20 Christen bei Tauffeier angegriffen und verhaftet

(Neu Delhi) Hindunationalisten griffen in Kanthapada im Distrikt Balasore eine Pfingstgemeinde an. Die Polizei verhaftete jedoch den Pastor und die Christen. Den 20 Christen, davon zehn Katechumenen, wird vorgeworfen eine Taufe gefeiert zu haben. Das Global Council of Indian Christians (GCIC) spricht von einem „skandalösen Vorgehen“ der Polizei und fordert von der Regierung von Orissa die Einleitung einer Untersuchung des Vorfalles. „Sie nützen die Anti-Konversionsgesetze, um die Minderheiten zu verfolgen“, so Sajan George, der Vorsitzende des GCIC.
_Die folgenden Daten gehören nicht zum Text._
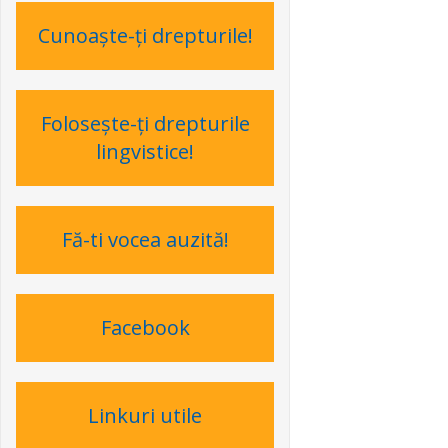
Cunoaşte-ţi drepturile!
Foloseşte-ţi drepturile
lingvistice!
Fă-ti vocea auzită!
Facebook
Linkuri utile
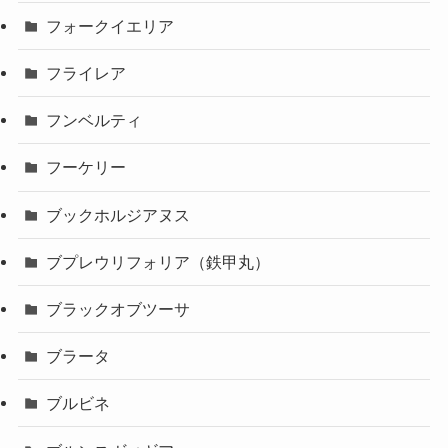
フォークイエリア
フライレア
フンベルティ
フーケリー
ブックホルジアヌス
ブプレウリフォリア（鉄甲丸）
ブラックオブツーサ
ブラータ
ブルビネ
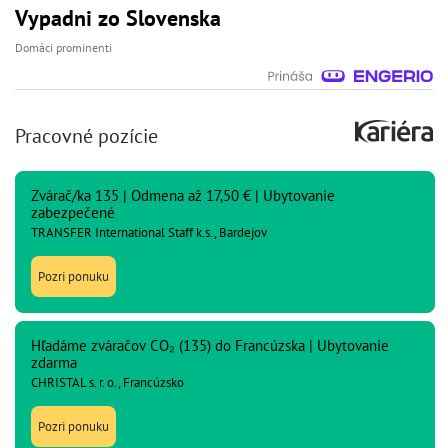
Vypadni zo Slovenska
Domáci prominenti
Pracovné pozície
Zvárač/ka 135 | Odmena až 17,50 € | Ubytovanie
zabezpečené
TRANSFER International Staff k.s., Bardejov
Pozri ponuku
Hľadáme zváračov CO₂ (135) do Francúzska | Ubytovanie
zdarma
CHRISTAL s. r. o., Francúzsko
Pozri ponuku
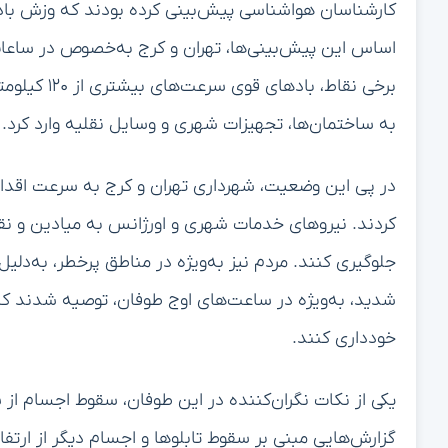
اساس این پیش‌بینی‌ها، تهران و کرج به‌خصوص در ساعات 
برخی نقاط، 
به ساختمان‌ها، تجهیزات شهری و وسایل نقلیه وارد کرد.
در پی این وضعیت، شهرداری تهران و کرج به سرعت اقداما
کردند. نیروهای خدمات شهری و اورژانس به میادین و نقاط
جلوگیری کنند. مردم نیز به‌ویژه در مناطق پرخطر، به‌د
شدید، به‌ویژه در ساعت‌های اوج طوفان، توصیه شدند که د
خودداری کنند.
یکی از نکات نگران‌کننده در این طوفان، سقوط اجسام از س
گزارش‌هایی مبنی بر سقوط تابلوها و اجسام دیگر از ار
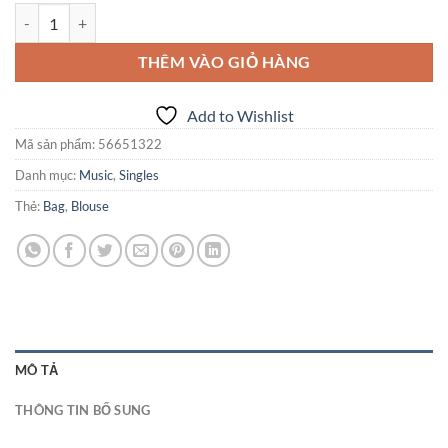
Woo Single #1 số lượng
THÊM VÀO GIỎ HÀNG
Add to Wishlist
Mã sản phẩm:
56651322
Danh mục:
Music
,
Singles
Thẻ:
Bag
,
Blouse
MÔ TẢ
THÔNG TIN BỔ SUNG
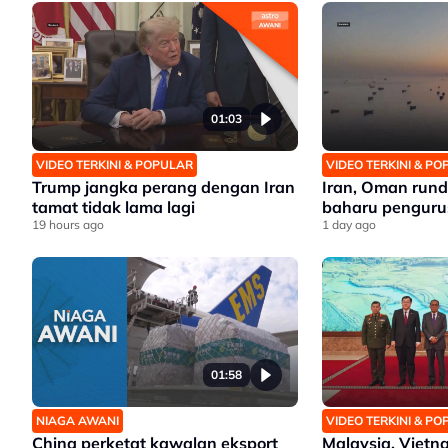
01:03
VIDEO TERKINI & POPULAR
VIDEO TERKINI & P
Trump jangka perang dengan Iran
Iran, Oman run
tamat tidak lama lagi
baharu penguru
19 hours ago
1 day ago
01:58
NIAGA AWANI
VIDEO TERKINI & P
China perketat kawalan eksport
Malaysia, Viet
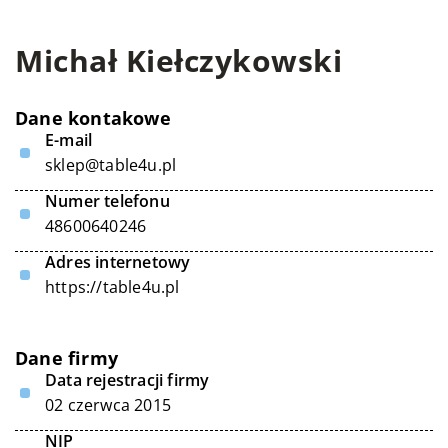
Michał Kiełczykowski
Dane kontakowe
E-mail
sklep@table4u.pl
Numer telefonu
48600640246
Adres internetowy
https://table4u.pl
Dane firmy
Data rejestracji firmy
02 czerwca 2015
NIP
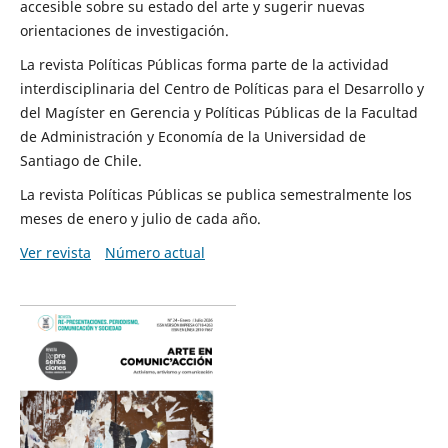
accesible sobre su estado del arte y sugerir nuevas
orientaciones de investigación.
La revista Políticas Públicas forma parte de la actividad
interdisciplinaria del Centro de Políticas para el Desarrollo y
del Magíster en Gerencia y Políticas Públicas de la Facultad
de Administración y Economía de la Universidad de
Santiago de Chile.
La revista Políticas Públicas se publica semestralmente los
meses de enero y julio de cada año.
Ver revista
Número actual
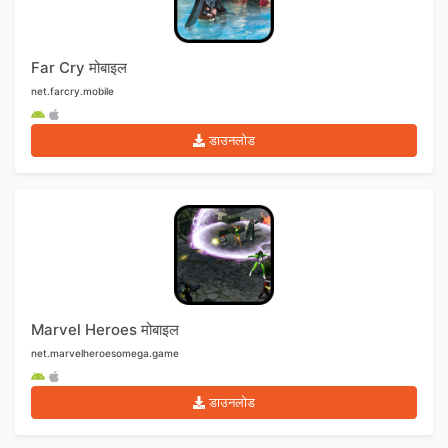
Far Cry मोबाइल
net.farcry.mobile
डाउनलोड
Marvel Heroes मोबाइल
net.marvelheroesomega.game
डाउनलोड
Die Angreifer gehören den hindunationalistischen Organisationen Rashtriya Swayamsevak Sangh (RSS) und der Vishwa Hindu Parishad (VHP) an. Die Hindunationalisten brachen mitten in die Tauffeier ein und griffen den Pastor, Jayaram Marandi und die Gläubigen an. Kurz darauf traf die Polizei von Khantapada ein, die alle anwesenden Christen verhaftete.
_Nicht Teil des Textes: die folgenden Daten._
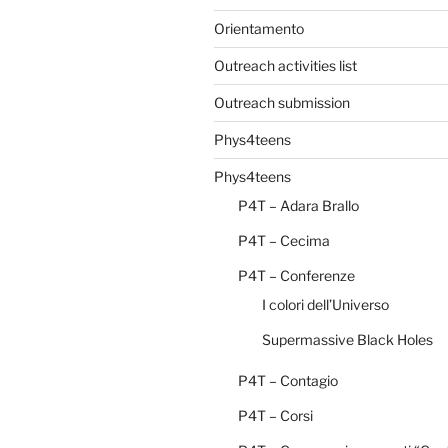
Orientamento
Outreach activities list
Outreach submission
Phys4teens
Phys4teens
P4T – Adara Brallo
P4T – Cecima
P4T – Conferenze
I colori dell’Universo
Supermassive Black Holes
P4T – Contagio
P4T – Corsi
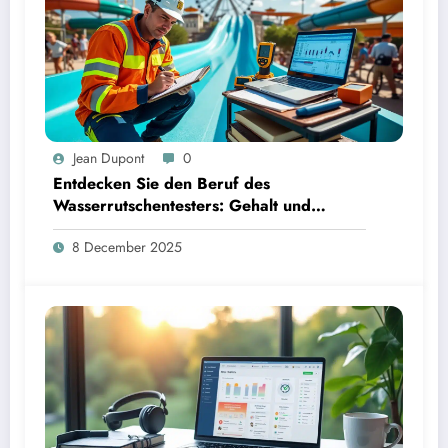
Jean Dupont
0
Entdecken Sie den Beruf des
Wasserrutschentesters: Gehalt und
Karrierechancen
8 December 2025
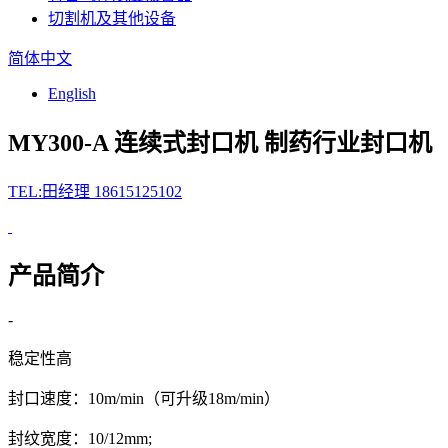
切割机及其他设备
简体中文
English
MY300-A 连续式封口机
制药行业封口机
TEL:田经理 18615125102
产品简介
-
稳定性高
封口速度：10m/min（可升级18m/min）
封纹宽度：10/12mm;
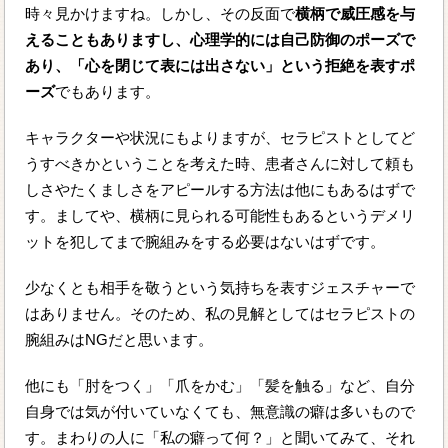
時々見かけますね。しかし、その反面で
横柄で威圧感を与
えることもありますし、心理学的には自己防御のポーズで
あり、「心を閉じて表には出さない」という拒絶を表すポ
ーズ
でもあります。
キャラクターや状況にもよりますが、セラピストとしてど
うすべきかということを考えた時、患者さんに対して頼も
しさやたくましさをアピールする方法は他にもあるはずで
す。ましてや、横柄に見られる可能性もあるというデメリ
ットを犯してまで腕組みをする必要はないはずです。
少なくとも相手を敬うという気持ちを表すジェスチャーで
はありません。そのため、私の見解としてはセラピストの
腕組みはNGだと思います。
他にも「肘をつく」「爪をかむ」「髪を触る」など、自分
自身では気が付いていなくても、無意識の癖は多いもので
す。まわりの人に「私の癖って何？」と聞いてみて、それ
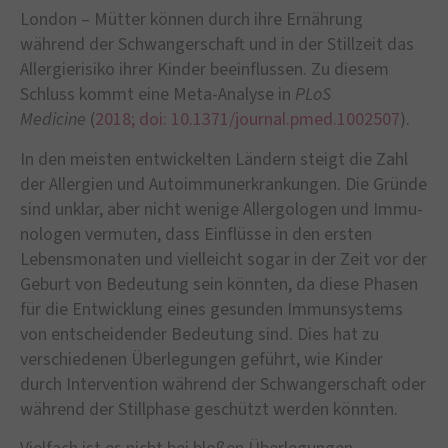
London – Mütter können durch ihre Ernährung
während der Schwangerschaft und in der Stillzeit das
Allergierisiko ihrer Kinder beeinflussen. Zu diesem
Schluss kommt eine Meta-Analyse in
PLoS
Medicine
(
2018; doi: 10.1371/journal.pmed.1002507
).
In den meisten entwickelten Ländern steigt die Zahl
der Allergien und Autoimmun­erkrankungen. Die Gründe
sind unklar, aber nicht wenige Allergologen und Immu­
nologen vermuten, dass Einflüsse in den ersten
Lebensmonaten und vielleicht sogar in der Zeit vor der
Geburt von Bedeutung sein könnten, da diese Phasen
für die Entwick­lung eines gesunden Immunsystems
von entscheidender Bedeutung sind. Dies hat zu
verschiedenen Überlegungen geführt, wie Kinder
durch Intervention während der Schwangerschaft oder
während der Stillphase geschützt werden könnten.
„Um die Christen zu verfolgen, einzuschüchtern und verhaften zu lassen, nützen die Hindunationalisten den berüchtigten Orissa Freedom of Religion Act 1997 (Ofra Act 1997), der im Bundesstaat Orissa Konversionen vom Hinduismus zum Christentum oder einer anderen Religion verbietet“, so Sajan George. Politik und Polizei „unterstützen“, so der GCIC-Vorsitzende, diese Vorgehensweise „stillschweigend“. Das Gesetz verbietet offiziell nur  Zwangskonversionen, doch in der Praxis soll das Gesetz Konversionen von Hindus zum Christentum verhindern. Die Zahl der Konversionen sei, so Sajan George, seit Einführung des Gesetzes deutlich zurückgegangen, „weil die Menschen Angst haben“. Das Gefühl der Bedrohung sei vor allem seit dem antichristlichen Progrom von Kandhamal 2008 gewachsen.
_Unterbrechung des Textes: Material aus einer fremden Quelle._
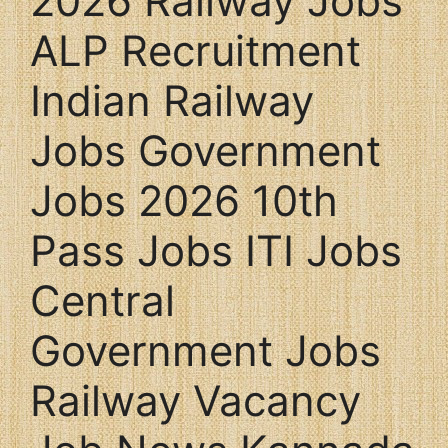
2026 Railway Jobs
ALP Recruitment
Indian Railway
Jobs Government
Jobs 2026 10th
Pass Jobs ITI Jobs
Central
Government Jobs
Railway Vacancy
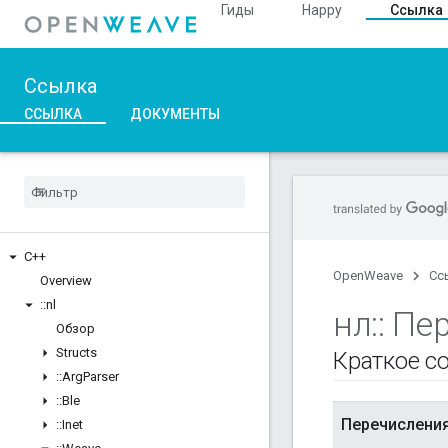
Гиды
Happy
Ссылка
Ссылка
ССЫЛКА
ДОКУМЕНТЫ
C++
OpenWeave
Сс
Overview
::
nl
нл
::
Пер
Обзор
Structs
Краткое с
::
Arg
Parser
::
Ble
Перечислени
::
Inet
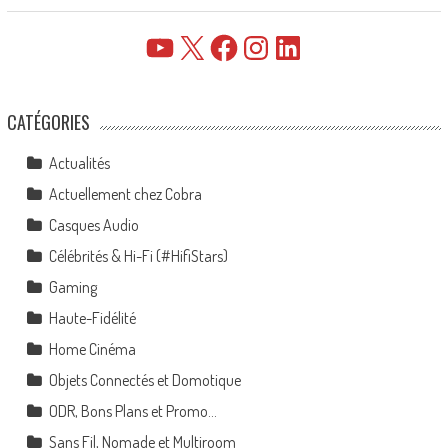
YouTube
X
Facebook
Instagram
LinkedIn
CATÉGORIES
Actualités
Actuellement chez Cobra
Casques Audio
Célébrités & Hi-Fi (#HifiStars)
Gaming
Haute-Fidélité
Home Cinéma
Objets Connectés et Domotique
ODR, Bons Plans et Promo…
Sans Fil, Nomade et Multiroom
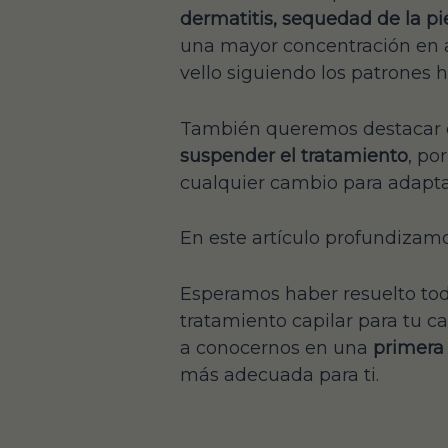
dermatitis, sequedad de la pie
una mayor concentración en 
vello siguiendo los patrones 
También queremos destacar qu
suspender el tratamiento
, po
cualquier cambio para adapta
En este artículo profundizam
Esperamos haber resuelto toda
tratamiento capilar para tu ca
a conocernos en una
primera 
más adecuada para ti.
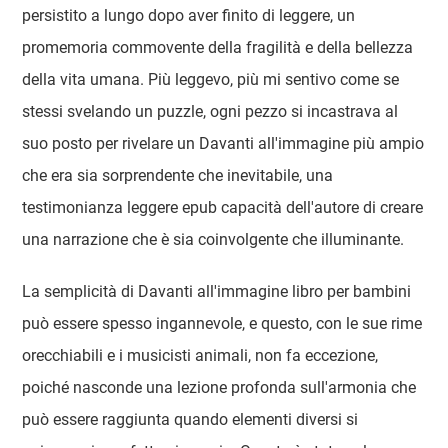
persistito a lungo dopo aver finito di leggere, un
promemoria commovente della fragilità e della bellezza
della vita umana. Più leggevo, più mi sentivo come se
stessi svelando un puzzle, ogni pezzo si incastrava al
suo posto per rivelare un Davanti all'immagine più ampio
che era sia sorprendente che inevitabile, una
testimonianza leggere epub capacità dell'autore di creare
una narrazione che è sia coinvolgente che illuminante.
La semplicità di Davanti all'immagine libro per bambini
può essere spesso ingannevole, e questo, con le sue rime
orecchiabili e i musicisti animali, non fa eccezione,
poiché nasconde una lezione profonda sull'armonia che
può essere raggiunta quando elementi diversi si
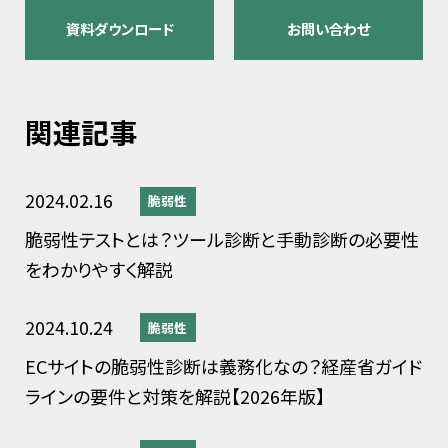
資料ダウンロード
お問い合わせ
関連記事
2024.02.16
脆弱性
脆弱性テストとは？ツール診断と手動診断の必要性
をわかりやすく解説
2024.10.24
脆弱性
ECサイトの脆弱性診断は義務化なの？経産省ガイド
ラインの要件と対策を解説【2026年版】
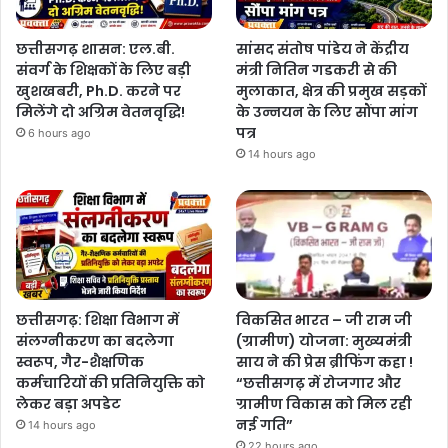
छत्तीसगढ़ शासन: एल.बी.
सांसद संतोष पांडेय ने केंद्रीय
संवर्ग के शिक्षकों के लिए बड़ी
मंत्री नितिन गडकरी से की
खुशखबरी, Ph.D. करने पर
मुलाकात, क्षेत्र की प्रमुख सड़कों
मिलेंगे दो अग्रिम वेतनवृद्धि!
के उन्नयन के लिए सौंपा मांग
पत्र
6 hours ago
14 hours ago
छत्तीसगढ़: शिक्षा विभाग में
विकसित भारत – जी राम जी
संलग्नीकरण का बदलेगा
(ग्रामीण) योजना: मुख्यमंत्री
स्वरूप, गैर-शैक्षणिक
साय ने की प्रेस ब्रीफिंग कहा !
कर्मचारियों की प्रतिनियुक्ति को
“छत्तीसगढ़ में रोजगार और
लेकर बड़ा अपडेट
ग्रामीण विकास को मिल रही
नई गति”
14 hours ago
22 hours ago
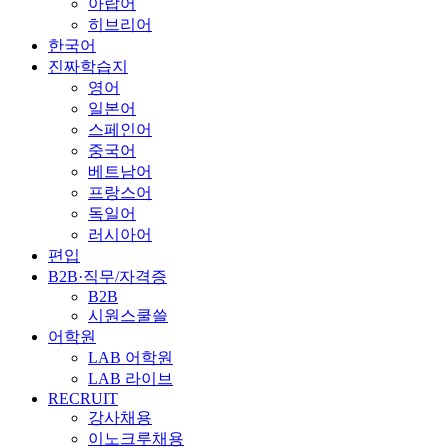
아랍어
히브리어
한국어
진짜학습지
영어
일본어
스페인어
중국어
베트남어
프랑스어
독일어
러시아어
편입
B2B·직무/자격증
B2B
시원스쿨쓸
어학원
LAB 어학원
LAB 라이브
RECRUIT
강사채용
이노크루채용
Im Bundesstaat ist die Macht des Sangh Parivar größer geworden. Der Dachverband sammelt alle hindunationalistischen Gruppen und „organisiert Haßkampagnen und soziale Boykottaktionen gegen die Christen“, so George. Die Justiz arbeite so langsam, daß Christen vom Staat kaum Schutz und Gerechtigkeit zu erwarten haben, währen die Hindunationalisten ungestraft bleiben. Manoy Pradhan, ein Vertreter der hindunationalisten Partei Bharatiya Janata (BJP), ermordete beim Pogrom einen christlichen Führer. Obwohl er zu sieben Jahren Gefängnis verurteilt wurde und drei weitere Prozesse wegen Tötungsdelikten gegen ihn im Gange sind, befindet er sich gegen Kaution auf freiem Fuß.

Am 24. September, wie Sajan George berichtet, störten Bajrang Dal-Anhänger einen Gottesdienst einer Pfingstgemeinde in Krutamgarh (Distrikt Kandhamal). Pastor Mantu Nayak wurde von den Angreifern zu Boden geschlagen. Er erlitt schwere Verletzungen am Kopf und mehrere Knochenbrüche. Die Polizei nahm acht Hindunationalisten fest.